"Whose is it?" Bunny wanted to know. "I found it, didn't I?"

"Yes, but we must try to learn to whom it belongs, and give it back," Uncle Tad went on. "They may give a reward for it, and then you would have real money."

Bunny could not understand this, nor could Sue. If you found a thing why couldn't you keep it? the little boy wondered. Also when something looked so much like money, as this gold and green paper looked like nice new bills from the bank, why couldn't some of it be spent for candy? Bunny and Sue wondered about this.

But when Prince was driven across the tracks to the freight depot, and when Bunny Brown and his sister Sue were given some pennies by Uncle Tad and allowed to go to a near-by store while the boxes of motor boat parts were being loaded into the sleigh, the two children forgot all about the oil stock paper. They were more interested in getting the kind of candy they wanted.

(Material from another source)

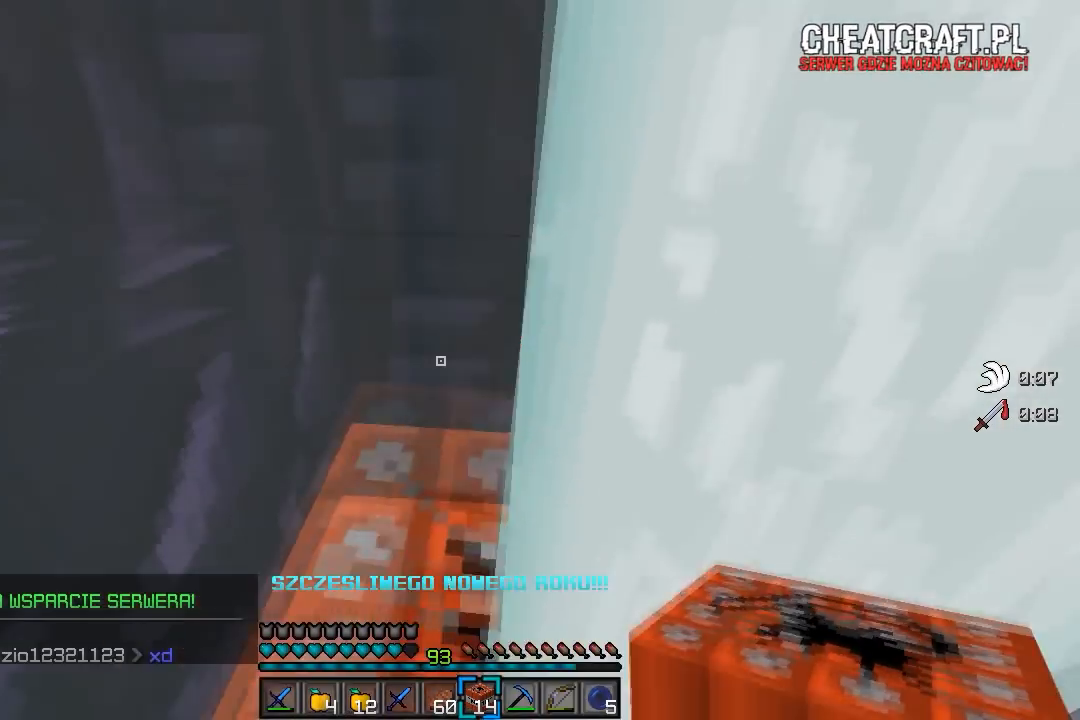
{"keys": [], "mouse": [], "events": []}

"Wouldn't it be nice, Bunny," said Sue, as she chewed a red gumdrop, "if you'd get a lot of money so we could spend it in Florida?"

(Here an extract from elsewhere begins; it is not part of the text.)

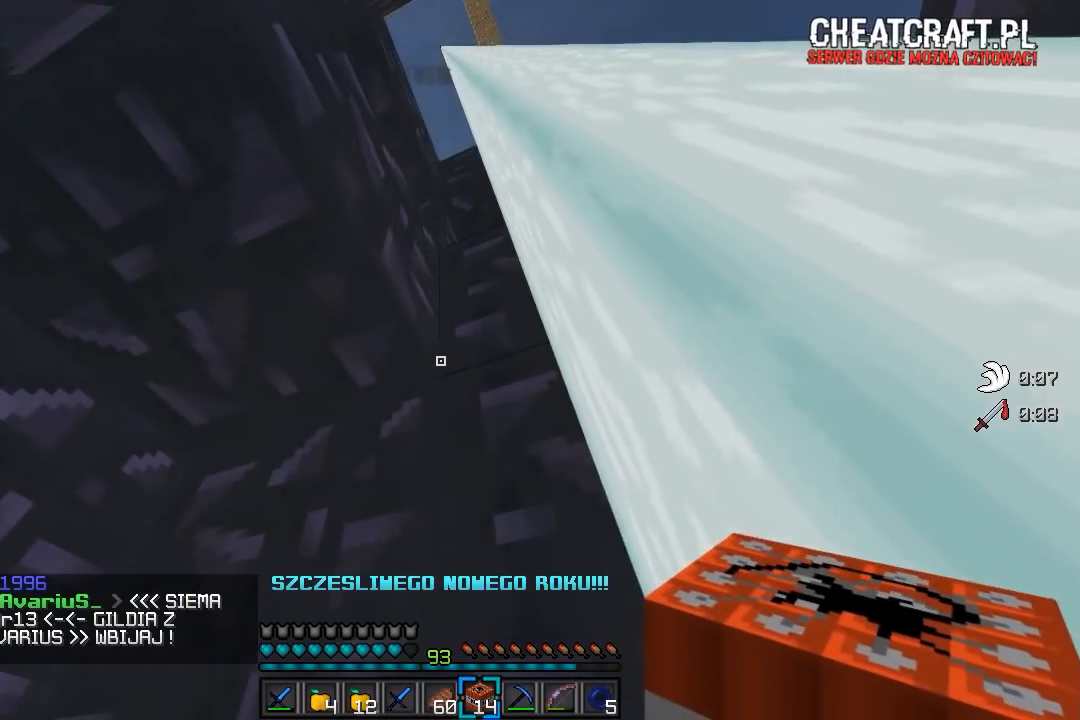
{"keys": [], "mouse": [], "events": []}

"Course it would be nice," her brother agreed. "But where shall I get a lot of money?" and he bit the end off a stick of cocoanut candy.

"You might get it from that stiff thing you found," went on Sue. "But I don't think it's very stiff. I saw Uncle Tad bend it when he put it in his pocket."

"Oh, you mean that stiff cut," laughed Bunny, as he remembered the paper he had picked up in the snow. "Isn't it a funny name, Sue—stiff cut? I s'pose somebody cut the paper. But it isn't very stiff if you can bend it."

Of course Bunny and Sue did not get the name just right, but then, as they didn't understand about certificates and oil stock, there is no use in worrying over the matter.

Uncle Tad and the freight man finished putting into the sleigh the different boxes for Daddy Brown's motor boat in which Bunker Blue often went out after fish in the summer, sometimes taking Bunny and Sue with him. By this time the two children came back from the candy store and got in the sleigh.